YOUR INSTRUCTIONS: The entries below must be returned exactly as they stand.

Transcribed page contents:

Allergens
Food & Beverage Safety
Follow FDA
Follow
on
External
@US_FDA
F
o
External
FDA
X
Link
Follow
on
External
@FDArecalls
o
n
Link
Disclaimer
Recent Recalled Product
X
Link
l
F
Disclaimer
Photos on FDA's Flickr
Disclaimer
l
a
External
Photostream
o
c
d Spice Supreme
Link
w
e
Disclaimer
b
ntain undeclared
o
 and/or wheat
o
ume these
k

EXERCISE SOLUTION:
Allergens
Food & Beverage Safety
Follow FDA
Follow
on
External
@US_FDA
F
o
External
FDA
X
Link
Follow
on
External
@FDArecalls
o
n
Link
Disclaimer
Recent Recalled Product
X
Link
l
F
Disclaimer
Photos on FDA's Flickr
Disclaimer
l
a
External
Photostream
o
c
d Spice Supreme
Link
w
e
Disclaimer
b
ntain undeclared
o
 and/or wheat
o
ume these
k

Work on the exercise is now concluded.